Content starts

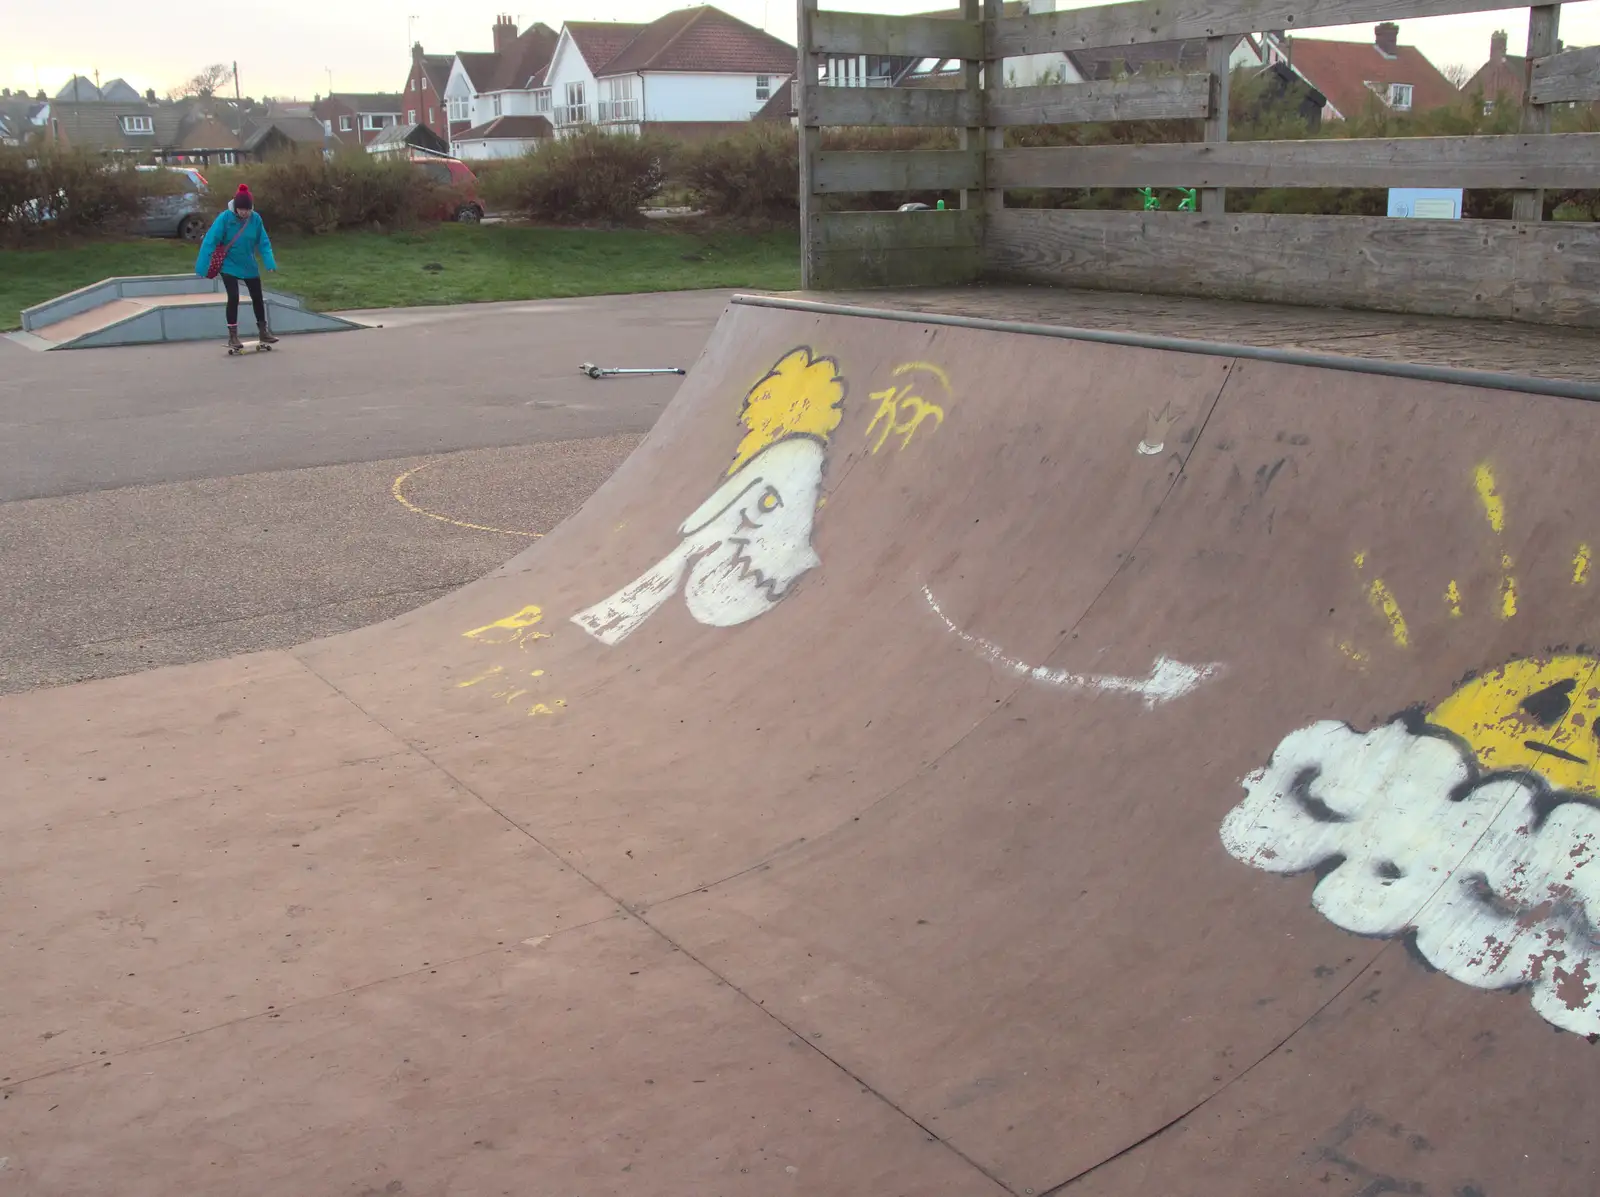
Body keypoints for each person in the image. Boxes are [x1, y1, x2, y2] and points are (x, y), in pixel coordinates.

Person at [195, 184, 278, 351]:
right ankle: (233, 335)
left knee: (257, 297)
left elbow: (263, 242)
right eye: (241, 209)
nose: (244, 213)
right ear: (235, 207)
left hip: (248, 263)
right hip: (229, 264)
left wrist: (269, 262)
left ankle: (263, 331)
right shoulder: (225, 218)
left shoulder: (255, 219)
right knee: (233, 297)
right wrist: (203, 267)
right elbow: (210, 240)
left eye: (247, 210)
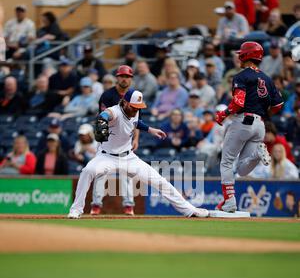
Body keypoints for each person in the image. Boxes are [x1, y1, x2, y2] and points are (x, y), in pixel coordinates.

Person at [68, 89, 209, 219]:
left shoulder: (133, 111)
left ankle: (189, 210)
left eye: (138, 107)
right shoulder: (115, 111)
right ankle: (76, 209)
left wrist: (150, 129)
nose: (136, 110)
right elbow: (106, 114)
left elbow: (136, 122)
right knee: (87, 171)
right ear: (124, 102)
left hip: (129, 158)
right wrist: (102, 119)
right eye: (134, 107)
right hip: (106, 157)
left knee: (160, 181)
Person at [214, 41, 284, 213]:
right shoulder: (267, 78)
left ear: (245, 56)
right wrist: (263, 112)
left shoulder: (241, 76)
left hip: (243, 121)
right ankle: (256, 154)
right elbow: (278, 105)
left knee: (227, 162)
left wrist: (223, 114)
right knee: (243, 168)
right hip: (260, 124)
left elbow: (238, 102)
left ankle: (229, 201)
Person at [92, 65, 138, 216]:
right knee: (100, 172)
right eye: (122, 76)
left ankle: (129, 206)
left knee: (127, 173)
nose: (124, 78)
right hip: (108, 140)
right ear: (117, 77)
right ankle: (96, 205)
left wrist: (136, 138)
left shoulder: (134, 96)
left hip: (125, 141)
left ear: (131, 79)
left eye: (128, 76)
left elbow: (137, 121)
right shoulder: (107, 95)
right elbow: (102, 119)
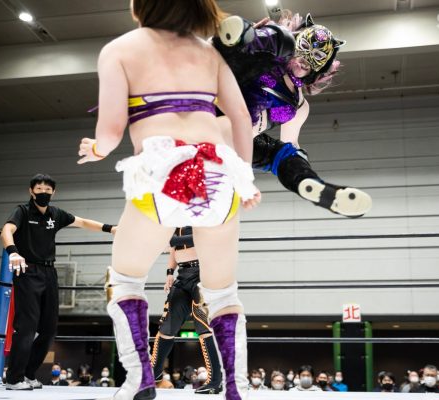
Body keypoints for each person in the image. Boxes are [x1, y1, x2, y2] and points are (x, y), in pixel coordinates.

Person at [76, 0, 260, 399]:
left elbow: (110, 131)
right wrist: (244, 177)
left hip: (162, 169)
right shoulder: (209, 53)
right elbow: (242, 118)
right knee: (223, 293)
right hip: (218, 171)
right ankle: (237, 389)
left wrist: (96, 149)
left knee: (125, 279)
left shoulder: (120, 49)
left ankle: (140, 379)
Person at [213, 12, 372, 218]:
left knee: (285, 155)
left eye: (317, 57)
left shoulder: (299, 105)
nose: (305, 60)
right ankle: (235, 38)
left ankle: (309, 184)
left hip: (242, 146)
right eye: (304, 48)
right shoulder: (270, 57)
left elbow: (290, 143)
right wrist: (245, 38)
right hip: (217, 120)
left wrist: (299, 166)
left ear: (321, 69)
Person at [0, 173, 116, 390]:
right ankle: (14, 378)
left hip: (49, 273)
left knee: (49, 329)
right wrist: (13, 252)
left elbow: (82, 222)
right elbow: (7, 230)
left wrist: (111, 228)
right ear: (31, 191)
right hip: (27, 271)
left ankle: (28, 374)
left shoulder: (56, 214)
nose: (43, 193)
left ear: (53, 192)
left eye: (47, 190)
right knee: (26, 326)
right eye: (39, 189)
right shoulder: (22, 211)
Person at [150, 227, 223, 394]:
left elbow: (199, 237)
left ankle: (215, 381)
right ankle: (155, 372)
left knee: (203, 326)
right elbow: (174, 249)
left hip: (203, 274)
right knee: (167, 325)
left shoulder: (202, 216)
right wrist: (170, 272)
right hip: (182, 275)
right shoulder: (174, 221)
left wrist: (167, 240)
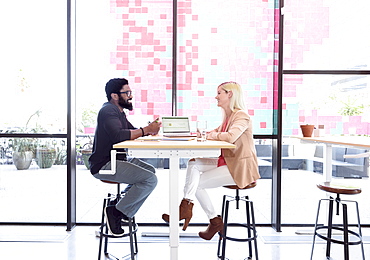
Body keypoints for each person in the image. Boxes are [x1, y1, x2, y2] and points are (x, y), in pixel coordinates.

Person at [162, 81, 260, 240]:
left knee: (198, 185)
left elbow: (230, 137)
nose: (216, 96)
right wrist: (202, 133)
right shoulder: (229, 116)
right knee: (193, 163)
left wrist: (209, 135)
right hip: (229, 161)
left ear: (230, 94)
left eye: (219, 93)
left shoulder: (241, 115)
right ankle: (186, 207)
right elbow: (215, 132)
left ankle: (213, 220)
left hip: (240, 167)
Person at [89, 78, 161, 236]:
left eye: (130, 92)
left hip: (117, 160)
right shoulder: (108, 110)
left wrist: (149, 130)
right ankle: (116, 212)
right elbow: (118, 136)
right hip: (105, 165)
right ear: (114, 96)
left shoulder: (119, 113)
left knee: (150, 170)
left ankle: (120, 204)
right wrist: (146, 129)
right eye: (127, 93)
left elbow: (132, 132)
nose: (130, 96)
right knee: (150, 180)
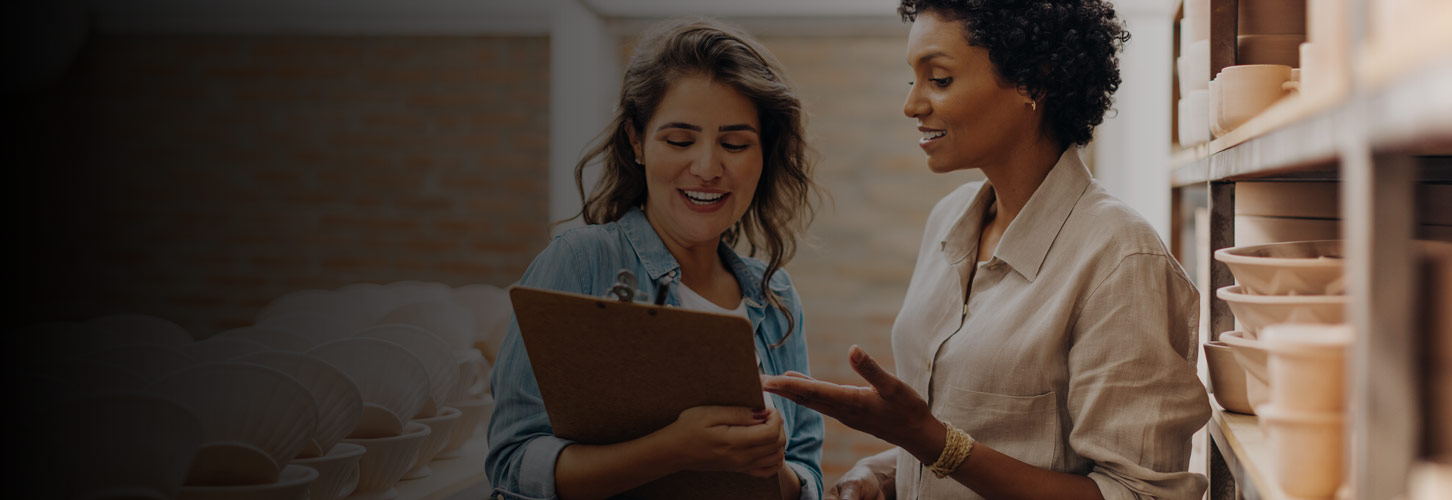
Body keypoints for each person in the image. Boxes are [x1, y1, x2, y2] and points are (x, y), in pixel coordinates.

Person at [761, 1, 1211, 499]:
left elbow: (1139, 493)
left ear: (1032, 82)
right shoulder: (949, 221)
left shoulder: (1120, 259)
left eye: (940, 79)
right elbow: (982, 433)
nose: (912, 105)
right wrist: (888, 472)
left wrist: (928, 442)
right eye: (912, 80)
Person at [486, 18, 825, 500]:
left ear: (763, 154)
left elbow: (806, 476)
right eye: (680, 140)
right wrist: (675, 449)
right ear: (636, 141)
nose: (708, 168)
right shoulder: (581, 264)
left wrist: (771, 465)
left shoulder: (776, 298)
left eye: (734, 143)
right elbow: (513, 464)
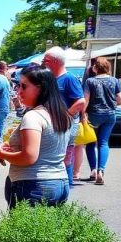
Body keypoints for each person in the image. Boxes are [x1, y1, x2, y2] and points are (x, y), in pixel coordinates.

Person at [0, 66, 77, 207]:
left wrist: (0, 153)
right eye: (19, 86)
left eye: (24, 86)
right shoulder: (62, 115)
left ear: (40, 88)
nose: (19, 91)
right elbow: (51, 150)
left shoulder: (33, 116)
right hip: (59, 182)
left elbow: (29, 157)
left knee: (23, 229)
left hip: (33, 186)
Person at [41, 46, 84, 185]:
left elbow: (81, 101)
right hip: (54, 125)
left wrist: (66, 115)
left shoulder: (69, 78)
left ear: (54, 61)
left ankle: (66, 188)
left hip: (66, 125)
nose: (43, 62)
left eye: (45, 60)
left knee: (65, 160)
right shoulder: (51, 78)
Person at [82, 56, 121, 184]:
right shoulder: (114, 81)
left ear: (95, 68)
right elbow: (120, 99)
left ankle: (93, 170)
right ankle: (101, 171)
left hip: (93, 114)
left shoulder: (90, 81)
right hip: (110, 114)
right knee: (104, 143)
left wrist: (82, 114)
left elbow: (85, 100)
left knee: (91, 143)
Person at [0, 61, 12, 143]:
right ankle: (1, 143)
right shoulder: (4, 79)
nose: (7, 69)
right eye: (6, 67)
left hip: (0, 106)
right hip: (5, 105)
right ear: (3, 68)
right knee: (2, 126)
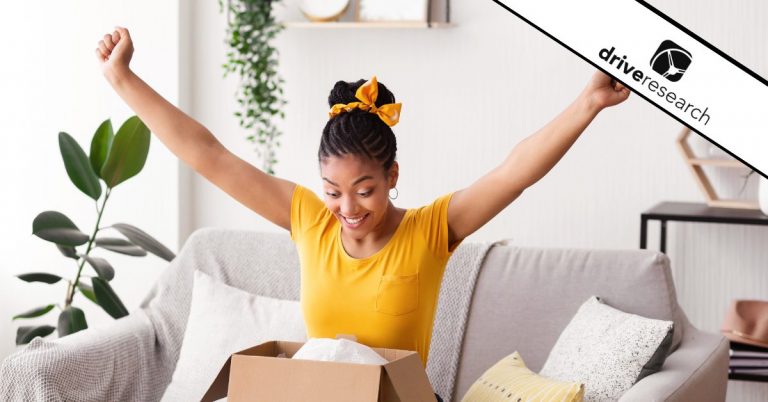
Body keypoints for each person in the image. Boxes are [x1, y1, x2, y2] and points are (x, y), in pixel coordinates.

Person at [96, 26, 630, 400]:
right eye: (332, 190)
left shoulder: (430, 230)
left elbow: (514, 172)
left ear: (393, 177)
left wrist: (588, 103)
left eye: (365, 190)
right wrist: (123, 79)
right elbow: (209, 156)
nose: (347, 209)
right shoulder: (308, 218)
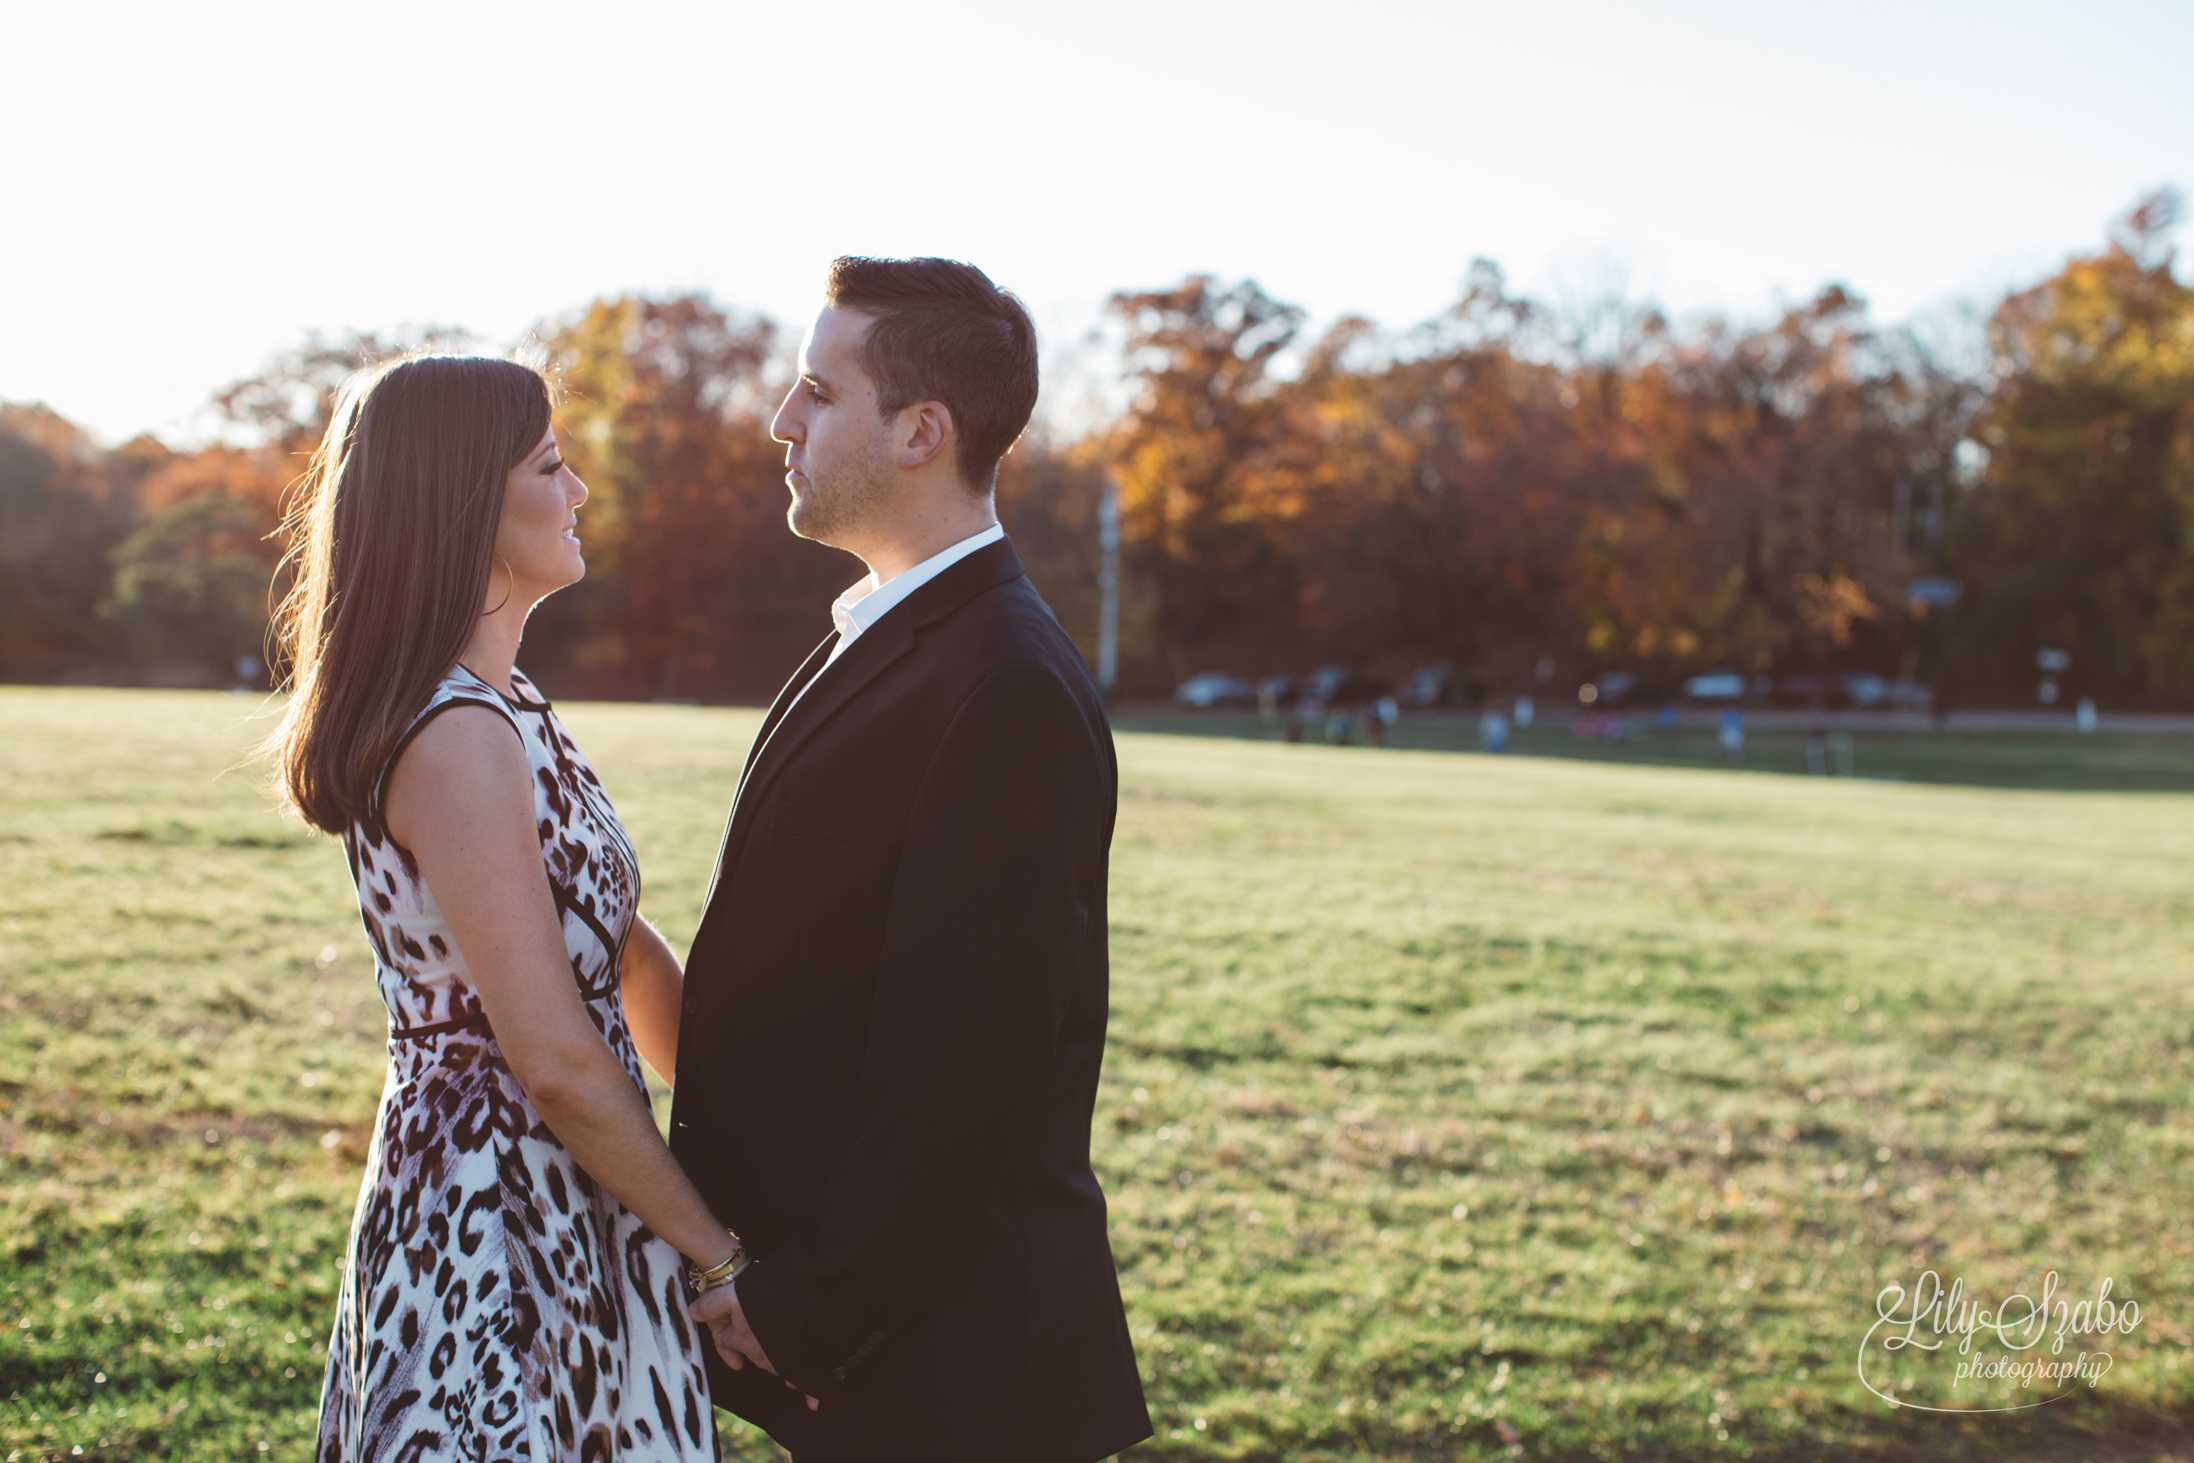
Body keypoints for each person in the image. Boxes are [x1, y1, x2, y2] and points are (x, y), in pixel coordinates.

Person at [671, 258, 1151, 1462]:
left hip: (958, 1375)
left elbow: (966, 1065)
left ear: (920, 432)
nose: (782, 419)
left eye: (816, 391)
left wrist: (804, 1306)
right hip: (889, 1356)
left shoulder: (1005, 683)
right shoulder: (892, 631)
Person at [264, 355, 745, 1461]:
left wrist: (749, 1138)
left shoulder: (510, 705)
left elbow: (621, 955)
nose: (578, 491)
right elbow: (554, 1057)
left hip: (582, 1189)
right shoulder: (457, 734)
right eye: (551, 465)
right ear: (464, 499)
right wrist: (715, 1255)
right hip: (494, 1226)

Content ends

* What this task involves *
Write back word for word every line in the entries above from the one with "left wrist: (299, 166)" to the one with "left hip: (117, 160)", ends included, and none of the pictures.

* Reply to the task *
left wrist: (299, 166)
left ear: (321, 69)
Person at [0, 173, 116, 390]:
right ankle: (14, 378)
left hip: (49, 273)
left knee: (49, 329)
right wrist: (13, 252)
left elbow: (82, 222)
right elbow: (7, 230)
left wrist: (111, 228)
right ear: (31, 191)
right hip: (27, 271)
left ankle: (28, 374)
left shoulder: (56, 214)
nose: (43, 193)
left ear: (53, 192)
left eye: (47, 190)
right knee: (26, 326)
right eye: (39, 189)
right shoulder: (22, 211)
Person at [150, 227, 223, 394]:
left elbow: (199, 237)
left ankle: (215, 381)
right ankle: (155, 372)
left knee: (203, 326)
right elbow: (174, 249)
left hip: (203, 274)
right knee: (167, 325)
left shoulder: (202, 216)
right wrist: (170, 272)
right hip: (182, 275)
right shoulder: (174, 221)
left wrist: (167, 240)
Body keypoints for each person in the image. Boxes are [x1, y1, x2, y2] and points are (x, y), in pixel coordinates.

Person at [162, 81, 260, 240]:
left knee: (198, 185)
left elbow: (230, 137)
nose: (216, 96)
right wrist: (202, 133)
right shoulder: (229, 116)
right knee: (193, 163)
left wrist: (209, 135)
right hip: (229, 161)
left ear: (230, 94)
left eye: (219, 93)
left shoulder: (241, 115)
right ankle: (186, 207)
right elbow: (215, 132)
left ankle: (213, 220)
left hip: (240, 167)
Person at [89, 78, 161, 236]:
left eye: (130, 92)
left hip: (117, 160)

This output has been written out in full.